Reply to  Mike Borgelt
April 12, 2017 8:09 am

A steel mill in every backyard. … Mao a great leap foward. (Sarc)

Then when that happens, they’ll ban portable generators or the fuel or tax it so high to put us back in the dark ages.

April 12, 2017 3:45 am

Australians won’t have any trouble getting cars that drive on the left side of the road with the driver in the right hand seat.
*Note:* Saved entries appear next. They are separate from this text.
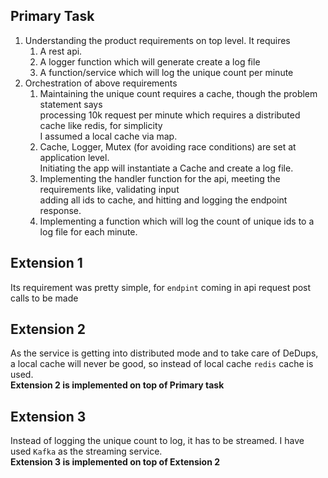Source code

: ## Primary Task

1. Understanding the product requirements on top level. It requires <br>
    1. A rest api. <br>
    2. A logger function which will generate create a log file<br>
    3. A function/service which will log the unique count per minute<br>
2. Orchestration of above requirements <br>
    1. Maintaining the unique count requires a cache, though the problem statement says <br>
       processing 10k request per minute which requires a distributed cache like redis, for simplicity <br>
       I assumed a local cache via map.
    2. Cache, Logger, Mutex (for avoiding race conditions) are set at application level.<br>
       Initiating the app will instantiate a Cache and create a log file.
    3. Implementing the handler function for the api, meeting the requirements like, validating input <br>
       adding all ids to cache, and hitting and logging the endpoint response.
    4. Implementing a function which will log the count of unique ids to a log file for each minute.


## Extension 1
Its requirement was pretty simple, for `endpint` coming in api request post calls to be made

## Extension 2
As the service is getting into distributed mode and to take care of DeDups, <br>
a local cache will never be good, so instead of local cache `redis` cache is used. <br>
**Extension 2 is implemented on top of Primary task**

## Extension 3
Instead of logging the unique count to log, it has to be streamed. I have used `Kafka` as the streaming service.<br>
**Extension 3 is implemented on top of Extension 2**
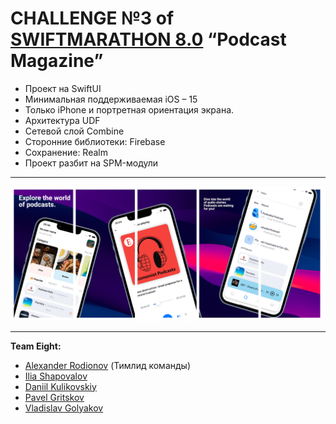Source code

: # CHALLENGE №3 of [SWIFTMARATHON 8.0](https://t.me/swiftmarathon) “Podcast Magazine”

* Проект на SwiftUI
* Минимальная поддерживаемая iOS – 15
* Только iPhone и портретная ориентация экрана.
* Архитектура UDF
* Сетевой слой Combine
* Сторонние библиотеки: Firebase
* Сохранение: Realm
* Проект разбит на SPM-модули
---
<img width="1122" alt="Снимок экрана 2023-09-08 в 19 49 54" src="https://github.com/Senior-Pomidorr/PodcastMagazine/blob/develop/PodcastMagazine/Resources/Assets.xcassets/3%20(1).png">

---

**Team Eight:**
+ [Alexander Rodionov](https://github.com/alexrodionby) (Тимлид команды)
+ [Ilia Shapovalov](https://github.com/ShapovalovIlya)
+ [Daniil Kulikovskiy](https://github.com/Senior-Pomidorr)
+ [Pavel Gritskov](https://github.com/pashaGriDev)
+ [Vladislav Golyakov](https://github.com/dsm5e)

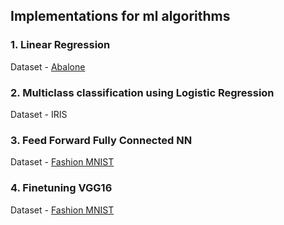 ## Implementations for ml algorithms

### 1. Linear Regression
Dataset - [Abalone](https://www.cs.toronto.edu/~delve/data/abalone/desc.html)

### 2. Multiclass classification using Logistic Regression
Dataset - IRIS 

### 3. Feed Forward Fully Connected NN
Dataset - [Fashion MNIST](https://www.kaggle.com/datasets/zalando-research/fashionmnist)

### 4. Finetuning VGG16
Dataset - [Fashion MNIST](https://www.kaggle.com/datasets/zalando-research/fashionmnist)
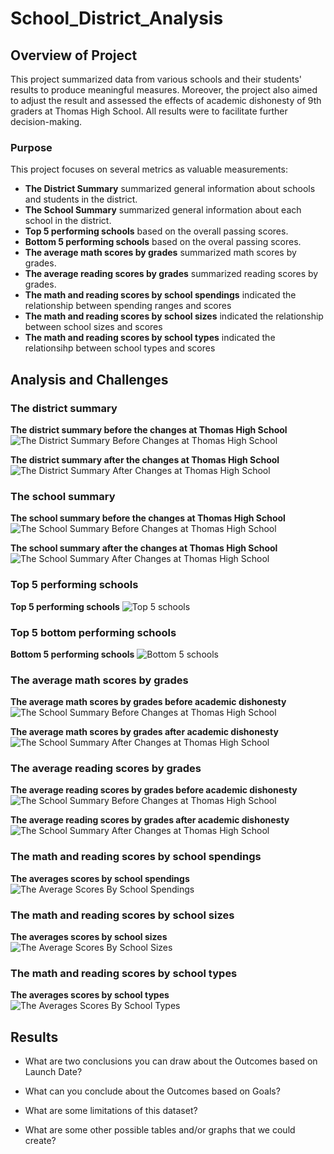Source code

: # School_District_Analysis

## Overview of Project
This project summarized data from various schools and their students' results to produce meaningful measures. Moreover, the project also aimed to adjust the result and assessed the effects of academic dishonesty of 9th graders at Thomas High School. All results were to facilitate further decision-making. 
### Purpose
This project focuses on several metrics as valuable measurements:
 - **The District Summary** summarized general information about schools and students in the district.
 - **The School Summary** summarized general information about each school in the district. 
 - **Top 5 performing schools** based on the overall passing scores.
 - **Bottom 5 performing schools** based on the overal passing scores.
 - **The average math scores by grades** summarized math scores by grades. 
 - **The average reading scores by grades** summarized reading scores by grades.
 - **The math and reading scores by school spendings** indicated the relationship between spending ranges and scores
 - **The math and reading scores by school sizes** indicated the relationship between school sizes and scores
 - **The math and reading scores by school types** indicated the relationsihp between school types and scores
## Analysis and Challenges

### The district summary


**The district summary before the changes at Thomas High School**
![The District Summary Before Changes at Thomas High School](Resources/Screenshots_Analysis_with_9th_THS/01_District_Summary.png)

**The district summary after the changes at Thomas High School**
![The District Summary After Changes at Thomas High School](Resources/Screenshots_Analysis_without_9th_THS/01_District_Summary.png)


### The school summary


**The school summary before the changes at Thomas High School**
![The School Summary Before Changes at Thomas High School](Resources/Screenshots_Analysis_with_9th_THS/02_School_Summary.png)

**The school summary after the changes at Thomas High School**
![The School Summary After Changes at Thomas High School](Resources/Screenshots_Analysis_without_9th_THS/02_School_Summary.png)

### Top 5 performing schools


**Top 5 performing schools**
![Top 5 schools](Resources/Screenshots_Analysis_without_9th_THS/03_Top_Schools.png)

### Top 5 bottom performing schools


**Bottom 5 performing schools**
![Bottom 5 schools](Resources/Screenshots_Analysis_without_9th_THS/03_Bottom_Schools.png)

### The average math scores by grades


**The average math scores by grades before academic dishonesty**
![The School Summary Before Changes at Thomas High School](Resources/Screenshots_Analysis_with_9th_THS/02_School_Summary.png)

**The average math scores by grades after academic dishonesty**
![The School Summary After Changes at Thomas High School](Resources/Screenshots_Analysis_without_9th_THS/02_School_Summary.png)

### The average reading scores by grades


**The average reading scores by grades before academic dishonesty**
![The School Summary Before Changes at Thomas High School](Resources/Screenshots_Analysis_with_9th_THS/02_School_Summary.png)

**The average reading scores by grades after academic dishonesty**
![The School Summary After Changes at Thomas High School](Resources/Screenshots_Analysis_without_9th_THS/02_School_Summary.png)

### The math and reading scores by school spendings


**The averages scores by school spendings**
![The Average Scores By School Spendings](Resources/Screenshots_Analysis_without_9th_THS/07_Scores_By_School_Spendings.png)

### The math and reading scores by school sizes


**The averages scores by school sizes**
![The Average Scores By School Sizes](Resources/Screenshots_Analysis_without_9th_THS/08_Scores_By_School_Sizes.png)


### The math and reading scores by school types


**The averages scores by school types**
![The Averages Scores By School Types](Resources/Screenshots_Analysis_without_9th_THS/09_Scores_By_School_Types.png)


## Results

- What are two conclusions you can draw about the Outcomes based on Launch Date?

- What can you conclude about the Outcomes based on Goals?

- What are some limitations of this dataset?

- What are some other possible tables and/or graphs that we could create?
The Japanese drive on the left side of the road and make the best cars anyway.

Patrick MJD
Reply to  Mike Borgelt
April 12, 2017 4:09 am

Just have issues with “European” controls or “Japanese” controls, often turn my wipers on when I really want to indicate a turn.

Patrick MJD
Reply to  Mike Borgelt
April 12, 2017 4:12 am

“Mike Borgelt April 12, 2017 at 3:45 am

The Japanese drive on the left side of the road and make the best cars anyway.”

I worked for Honda in the mid 1990’s, and yes, they do pay attention to quality. Holden in Australia, not so.

Resourceguy
Reply to  Patrick MJD
April 12, 2017 1:22 pm

That was before the bad CEO wrecked quality and was fired for it after a lot of damage was done to buyers and with mpg lies to boot.

Patrick MJD
April 12, 2017 4:39 am

South Australia is the home of Oooops! CBA July 26th 2012.

Retired Kit P
April 12, 2017 4:41 pm

“goodness sake some of us do manage to fill our lawnmowers”

Observa, can you explain the difference between outdoors and indoors with respect to an ICE.

Next question, where are you using your gadgets? What precautions should you take?

observa
Reply to  Retired Kit P
April 13, 2017 10:26 am

Just saying if in SA we’re to experience hours of power being out it can make sense to have a backup genny like the one I pointed to. It’s a manouverable, recoil start genny that can run the basics as I said and bear in mind here when the State experienced a complete blackout at 4pm on a workday and it went on for hours after dark a lot of folks got a rude awakening. You know, stuck in lifts, told to finish work early, no traffic lights, no petrol pumps, no shops and home to a dark house with nothing working. Now we all have the odd torch or two but it’s amazing how you keep walking into rooms with them and flicking the 240V light switch out of habit.

OK so if you want to get serious and run everything including airconditioning you’re up for a serious diesel or town gas (I’m all electric) fired genny wired in like these at 6+Kva that will fire up on demand-
http://www.mygenerator.com.au/auto-start-generators.html
However the problem with those as you point out is will they fire up when they’re needed? With intermittent use the starter battery will go flat and diesel go stale and if you don’t have a diesel car to rotate it through you may be wasting diesel.

That’s where in my circumstances and should the need arise with more regular blackouts I’d opt for a largish recoil start petrol genny like that Yamaha and filling it safely with petrol from stored jerry cans is the least of my worries. Nevertheless it’s not ideal and why my ancestors built large power stations and the grid for their convenience and economies of scale as they weren’t stupid like the current lot.

R. de Haan
April 13, 2017 1:07 pm

Let the entire system crash. These people are just bat crazy
I make the presiction there will come a time where they will be building brand new coal plants in Australia again.